**What the exercise asks**
Format the lines from the start of the items up to and including the line with "Capacité : 36 vélos" as a Markdown table with the columns Row and Text, skipping blank lines. Leave the pictures out of the table.

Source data
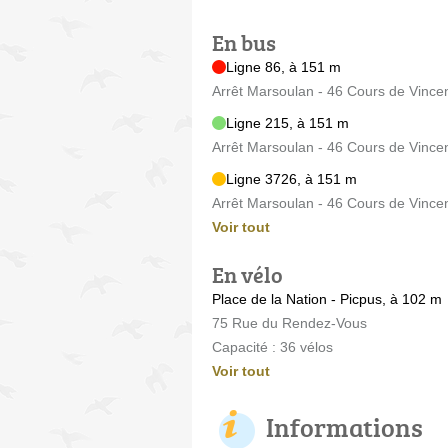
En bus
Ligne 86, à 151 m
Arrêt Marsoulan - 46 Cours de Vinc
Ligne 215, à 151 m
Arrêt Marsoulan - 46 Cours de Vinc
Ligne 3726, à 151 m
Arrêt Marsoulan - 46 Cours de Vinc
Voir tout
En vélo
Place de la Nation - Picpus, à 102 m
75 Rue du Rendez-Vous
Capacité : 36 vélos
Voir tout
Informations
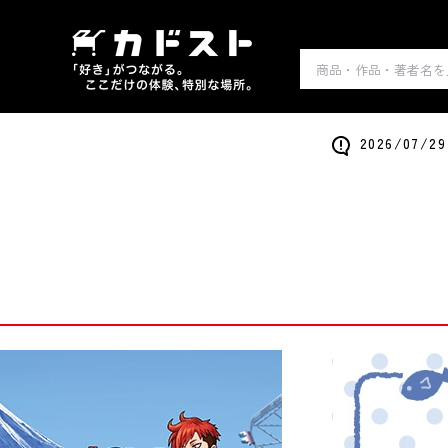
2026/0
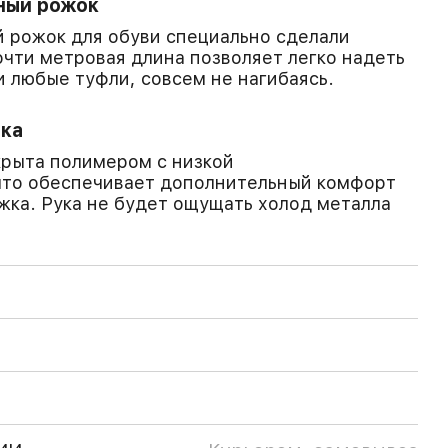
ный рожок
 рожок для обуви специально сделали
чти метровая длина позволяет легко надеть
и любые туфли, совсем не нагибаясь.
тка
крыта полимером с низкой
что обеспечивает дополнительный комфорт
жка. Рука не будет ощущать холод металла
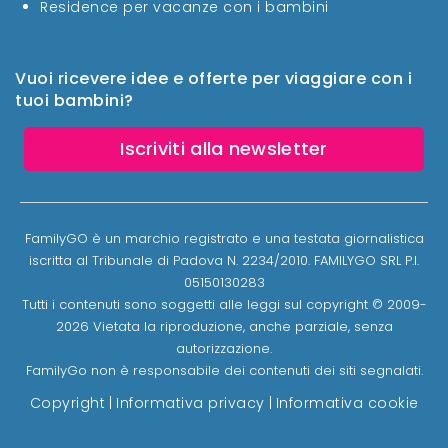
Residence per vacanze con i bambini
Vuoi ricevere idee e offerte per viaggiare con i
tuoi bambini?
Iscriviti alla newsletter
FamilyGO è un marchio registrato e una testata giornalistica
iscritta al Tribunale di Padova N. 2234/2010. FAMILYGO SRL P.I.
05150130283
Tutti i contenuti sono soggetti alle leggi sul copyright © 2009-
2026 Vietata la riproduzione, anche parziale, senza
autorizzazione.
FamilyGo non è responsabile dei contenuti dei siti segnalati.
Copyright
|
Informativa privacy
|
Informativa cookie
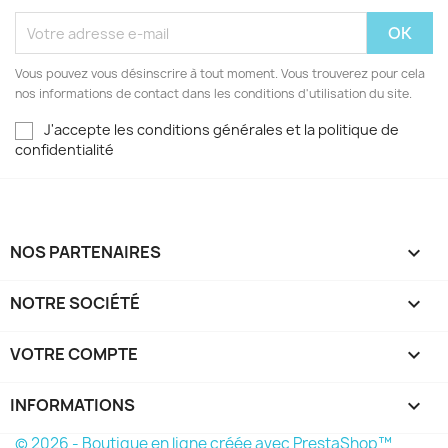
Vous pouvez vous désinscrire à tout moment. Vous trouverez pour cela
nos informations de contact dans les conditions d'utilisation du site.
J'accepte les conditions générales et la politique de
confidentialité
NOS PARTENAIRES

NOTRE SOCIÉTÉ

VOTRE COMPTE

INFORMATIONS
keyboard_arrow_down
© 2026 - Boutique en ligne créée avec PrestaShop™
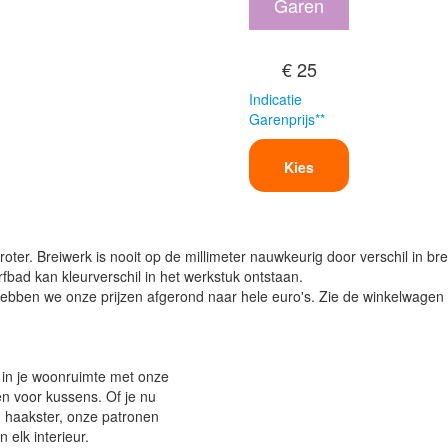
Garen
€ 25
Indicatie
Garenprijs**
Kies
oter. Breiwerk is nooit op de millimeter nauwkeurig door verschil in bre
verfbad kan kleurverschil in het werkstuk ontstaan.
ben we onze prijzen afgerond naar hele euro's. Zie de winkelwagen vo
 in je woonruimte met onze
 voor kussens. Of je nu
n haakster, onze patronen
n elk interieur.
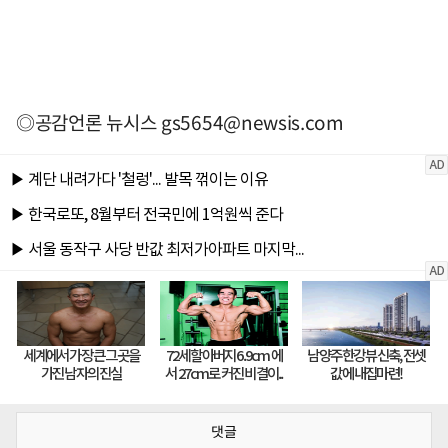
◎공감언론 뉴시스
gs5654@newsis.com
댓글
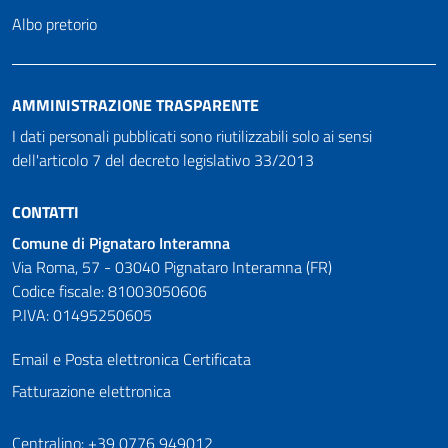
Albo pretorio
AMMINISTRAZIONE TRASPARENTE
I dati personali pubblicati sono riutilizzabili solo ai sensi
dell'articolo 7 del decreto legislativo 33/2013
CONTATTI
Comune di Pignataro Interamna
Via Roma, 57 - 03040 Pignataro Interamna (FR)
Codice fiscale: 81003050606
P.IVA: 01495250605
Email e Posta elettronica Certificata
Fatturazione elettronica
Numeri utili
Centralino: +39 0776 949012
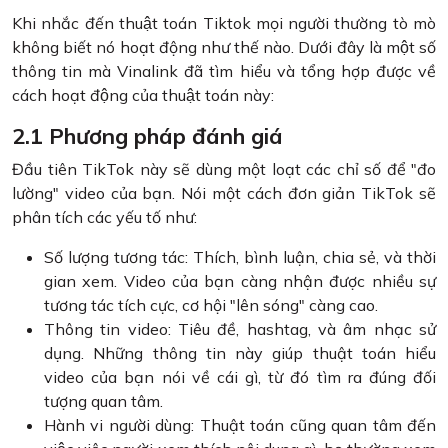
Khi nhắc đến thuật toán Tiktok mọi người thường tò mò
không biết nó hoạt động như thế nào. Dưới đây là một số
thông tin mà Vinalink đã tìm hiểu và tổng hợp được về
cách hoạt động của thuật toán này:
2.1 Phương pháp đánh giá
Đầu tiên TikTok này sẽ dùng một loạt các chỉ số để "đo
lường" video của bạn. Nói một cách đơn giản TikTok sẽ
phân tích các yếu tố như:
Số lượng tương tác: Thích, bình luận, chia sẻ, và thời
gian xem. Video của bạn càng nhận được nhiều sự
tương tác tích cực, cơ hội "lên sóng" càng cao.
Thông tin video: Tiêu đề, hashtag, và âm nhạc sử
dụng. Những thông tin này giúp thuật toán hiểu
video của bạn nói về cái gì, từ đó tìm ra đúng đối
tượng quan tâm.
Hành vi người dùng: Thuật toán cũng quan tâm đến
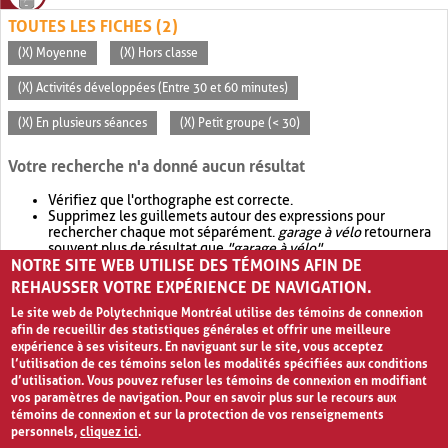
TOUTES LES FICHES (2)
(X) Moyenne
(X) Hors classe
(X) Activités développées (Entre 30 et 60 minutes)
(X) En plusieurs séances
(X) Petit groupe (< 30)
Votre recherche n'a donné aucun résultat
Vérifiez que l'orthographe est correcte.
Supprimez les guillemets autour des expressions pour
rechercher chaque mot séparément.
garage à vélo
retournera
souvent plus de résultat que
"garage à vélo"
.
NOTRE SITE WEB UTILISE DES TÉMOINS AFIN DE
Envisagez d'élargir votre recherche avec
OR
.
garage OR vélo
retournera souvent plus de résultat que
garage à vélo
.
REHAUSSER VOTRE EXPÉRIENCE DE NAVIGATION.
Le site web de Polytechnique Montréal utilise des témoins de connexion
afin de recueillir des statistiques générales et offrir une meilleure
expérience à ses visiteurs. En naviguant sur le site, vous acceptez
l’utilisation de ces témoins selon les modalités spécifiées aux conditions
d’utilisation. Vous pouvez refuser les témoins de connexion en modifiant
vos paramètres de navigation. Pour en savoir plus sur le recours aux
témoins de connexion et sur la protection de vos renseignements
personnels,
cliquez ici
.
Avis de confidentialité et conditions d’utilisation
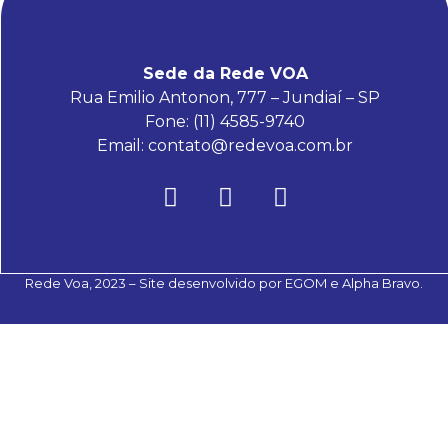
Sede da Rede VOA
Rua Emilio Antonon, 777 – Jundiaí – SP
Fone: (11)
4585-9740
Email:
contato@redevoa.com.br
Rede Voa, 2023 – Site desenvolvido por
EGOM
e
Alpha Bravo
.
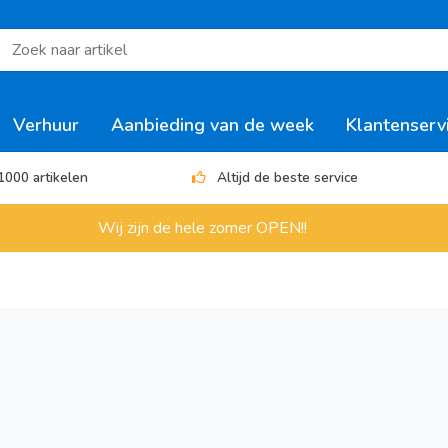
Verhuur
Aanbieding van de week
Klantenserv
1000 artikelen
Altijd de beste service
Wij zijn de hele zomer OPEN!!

**Result of the exercise**
| Row | Text |
|---|---|
| 1 | En bus |
| 2 | Ligne 86, à 151 m |
| 3 | Arrêt Marsoulan - 46 Cours de Vinc |
| 4 | Ligne 215, à 151 m |
| 5 | Arrêt Marsoulan - 46 Cours de Vinc |
| 6 | Ligne 3726, à 151 m |
| 7 | Arrêt Marsoulan - 46 Cours de Vinc |
| 8 | Voir tout |
| 9 | En vélo |
| 10 | Place de la Nation - Picpus, à 102 m |
| 11 | 75 Rue du Rendez-Vous |
| 12 | Capacité : 36 vélos |